— Records provided —
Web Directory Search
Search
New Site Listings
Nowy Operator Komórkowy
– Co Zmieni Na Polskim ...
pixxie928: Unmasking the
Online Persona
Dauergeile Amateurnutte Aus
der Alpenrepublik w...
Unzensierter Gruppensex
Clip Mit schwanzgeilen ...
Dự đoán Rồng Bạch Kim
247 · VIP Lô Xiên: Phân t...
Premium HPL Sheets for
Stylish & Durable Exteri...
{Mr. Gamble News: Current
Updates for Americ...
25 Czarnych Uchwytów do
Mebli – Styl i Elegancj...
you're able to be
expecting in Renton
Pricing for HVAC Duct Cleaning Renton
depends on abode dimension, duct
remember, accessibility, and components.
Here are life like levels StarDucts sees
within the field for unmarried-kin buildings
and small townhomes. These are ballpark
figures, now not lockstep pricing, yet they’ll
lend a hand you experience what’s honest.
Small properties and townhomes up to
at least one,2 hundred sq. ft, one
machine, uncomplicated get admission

— Required work —
Repeat all of the entries above exactly.

— Response to the task —
Web Directory Search
Search
New Site Listings
Nowy Operator Komórkowy
– Co Zmieni Na Polskim ...
pixxie928: Unmasking the
Online Persona
Dauergeile Amateurnutte Aus
der Alpenrepublik w...
Unzensierter Gruppensex
Clip Mit schwanzgeilen ...
Dự đoán Rồng Bạch Kim
247 · VIP Lô Xiên: Phân t...
Premium HPL Sheets for
Stylish & Durable Exteri...
{Mr. Gamble News: Current
Updates for Americ...
25 Czarnych Uchwytów do
Mebli – Styl i Elegancj...
you're able to be
expecting in Renton
Pricing for HVAC Duct Cleaning Renton
depends on abode dimension, duct
remember, accessibility, and components.
Here are life like levels StarDucts sees
within the field for unmarried-kin buildings
and small townhomes. These are ballpark
figures, now not lockstep pricing, yet they’ll
lend a hand you experience what’s honest.
Small properties and townhomes up to
at least one,2 hundred sq. ft, one
machine, uncomplicated get admission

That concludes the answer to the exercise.